Defensible space performs the following functions:
Ideally, a carefully maintained defensible space will not contain enough fuel to allow a wildfire to reach a house. Even if the space is breached, the fire will have been slowed and weakened, helping firefighters to defend the house.
A defensible space provides an accessible area for fire trucks to park and firefighters to work during a structure fire.
If there is a pond near a burning house, it can be used to replenish a fire truck’s water supply. The perimeter of the pond should be thinned of trees and brush sufficiently so that firefighters can access it.

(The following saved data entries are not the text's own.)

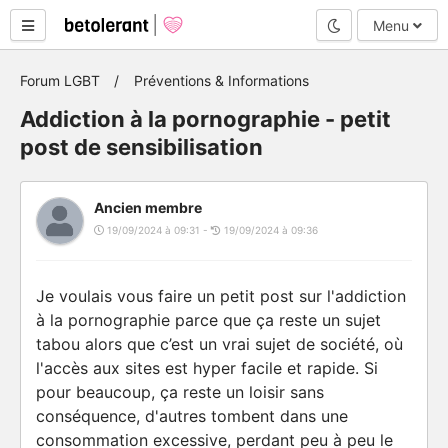
Mode nuit
Menu
Forum LGBT
Préventions & Informations
Addiction à la pornographie - petit
post de sensibilisation
Ancien membre
19/09/2024 à 09:31 -
19/09/2024 à 09:36
Je voulais vous faire un petit post sur l'addiction
à la pornographie parce que ça reste un sujet
tabou alors que c’est un vrai sujet de société, où
l'accès aux sites est hyper facile et rapide. Si
pour beaucoup, ça reste un loisir sans
conséquence, d'autres tombent dans une
consommation excessive, perdant peu à peu le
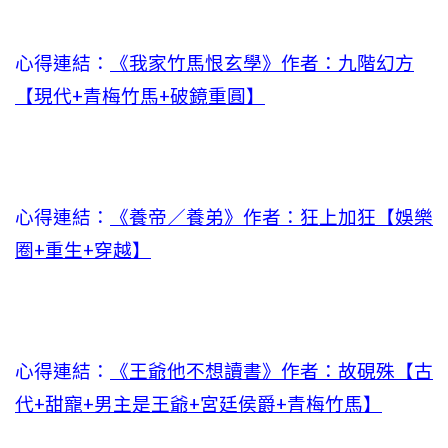
心得連結：
《我家竹馬恨玄學》作者：九階幻方
【現代+青梅竹馬+破鏡重圓】
心得連結：
《養帝／養弟》作者：狂上加狂【娛樂
圈+重生+穿越】
心得連結：
《王爺他不想讀書》作者：故硯殊【古
代+甜寵+男主是王爺+宮廷侯爵+青梅竹馬】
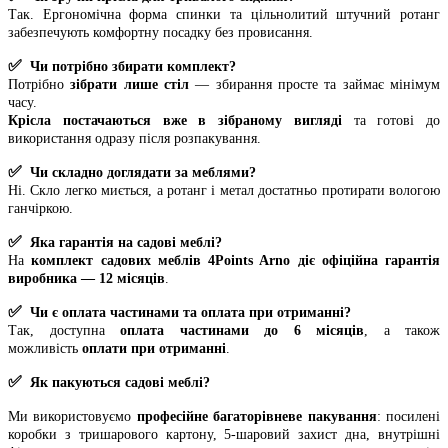
Так. Ергономічна форма спинки та цільнолитий штучний ротанг
забезпечують комфортну посадку без провисання.
✅
Чи потрібно збирати комплект?
Потрібно
зібрати лише стіл
— збирання просте та займає мінімум
часу.
Крісла постачаються вже в зібраному вигляді
та готові до
використання одразу після розпакування.
✅
Чи складно доглядати за меблями?
Ні. Скло легко миється, а ротанг і метал достатньо протирати вологою
ганчіркою.
✅
Яка гарантія на садові меблі?
На
комплект садових меблів 4Points Arno
діє офіційна гарантія
виробника — 12 місяців
.
✅
Чи є оплата частинами та оплата при отриманні?
Так, доступна
оплата частинами до 6 місяців
, а також
можливість
оплати при отриманні
.
✅
Як пакуються садові меблі?
Ми використовуємо
професійне багаторівневе пакування
: посилені
коробки з тришарового картону, 5-шаровий захист дна, внутрішні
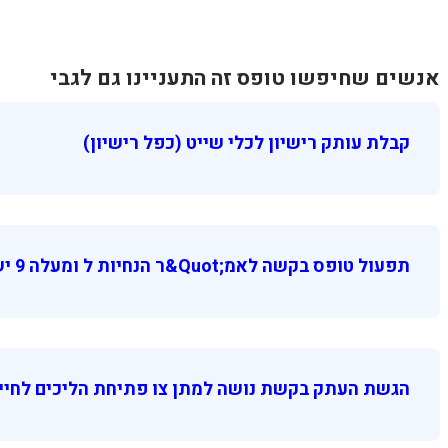
אנשים שחיפשו טופס זה התעניינו גם לגבי
קבלת עותק רישיון לכלי שייט (כפל רישיון)
תפעול טופס בקשה לאמ;quot&ר הנחיות ל ומעלה 9 יש לוודא כי …
הגשת העתק בקשת נושה למתן צו פתיחת הליכים לחייב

The size requirements for defensible space vary by jurisdiction because the potential for wildfires varies by region. Buildings in forested areas of the Southwest need a much larger protective space than in New Jersey, for instance. As of 2006, California state law mandates a minimum of 100 feet of defensible space for houses in rural locations. Trees and shrubs surrounding a house should be trimmed and spaced apart a safe distance from one another. Chainsaws can be used to remove trees and branches, pruning shears to trim plants, and rakes for removing pine needles and other ground-level combustibles. Trees that are very close to the house should be removed because this is where fire-prevention is most critical. Vegetation can be plentiful towards the perimeter of the space if it is green and pruned. Colorado State University divides defensible space into three categories in the following manner:
Zone 1: The first 15 feet from a home should be devoid of all flammable vegetation. Firewood and other flammable materials should not be stored in this region.
Zone 2: This area of fuel reduction should extend from Zone 1 outward to between 75 to 125 feet from the structure. Trees and large shrubs should be no less than 10 feet apart, especially in steep terrain. Trees must also be pruned to a height of 10 feet from the ground, and any “ladder fuels” (vegetation with vertical continuity) removed from the base of the trees. Grass, trees and shrubs in this region should be green and adequately spaced. Pine needles, dead leaves, branches, dead or dying vegetation and other flammable debris on the ground should be removed whenever they appear.
Zone 3: This region of traditional forest management is of no particular size, although it normally extends to the property limits. More trees are permitted here than in Zone 2, although their health and vigor should be maintained.
Precautions That Inspectors Can Pass on to Their Clients
Homeowners should obey all environmental protection laws while creating and maintaining defensible spaces. In particular, removal of vegetation should not interfere with the well-being of endangered species, air and water quality, or archaeologically significant resources. Homeowners may need to obtain a permit to cut down trees over a certain size, depending on local jurisdictions.
Vegetation removal can cause soil erosion, especially in steep terrain. InterNACHI advises that in areas that are prone to wildfire and soil erosion, it can be helpful to replace highly flammable plants and trees with less-flammable alternatives.
In summary, buildings can be spared from wildfire damage through the removal of surrounding flammable vegetation. Defensible spaces are critical in hot, dry, forested regions, although their presence is recommended everywhere.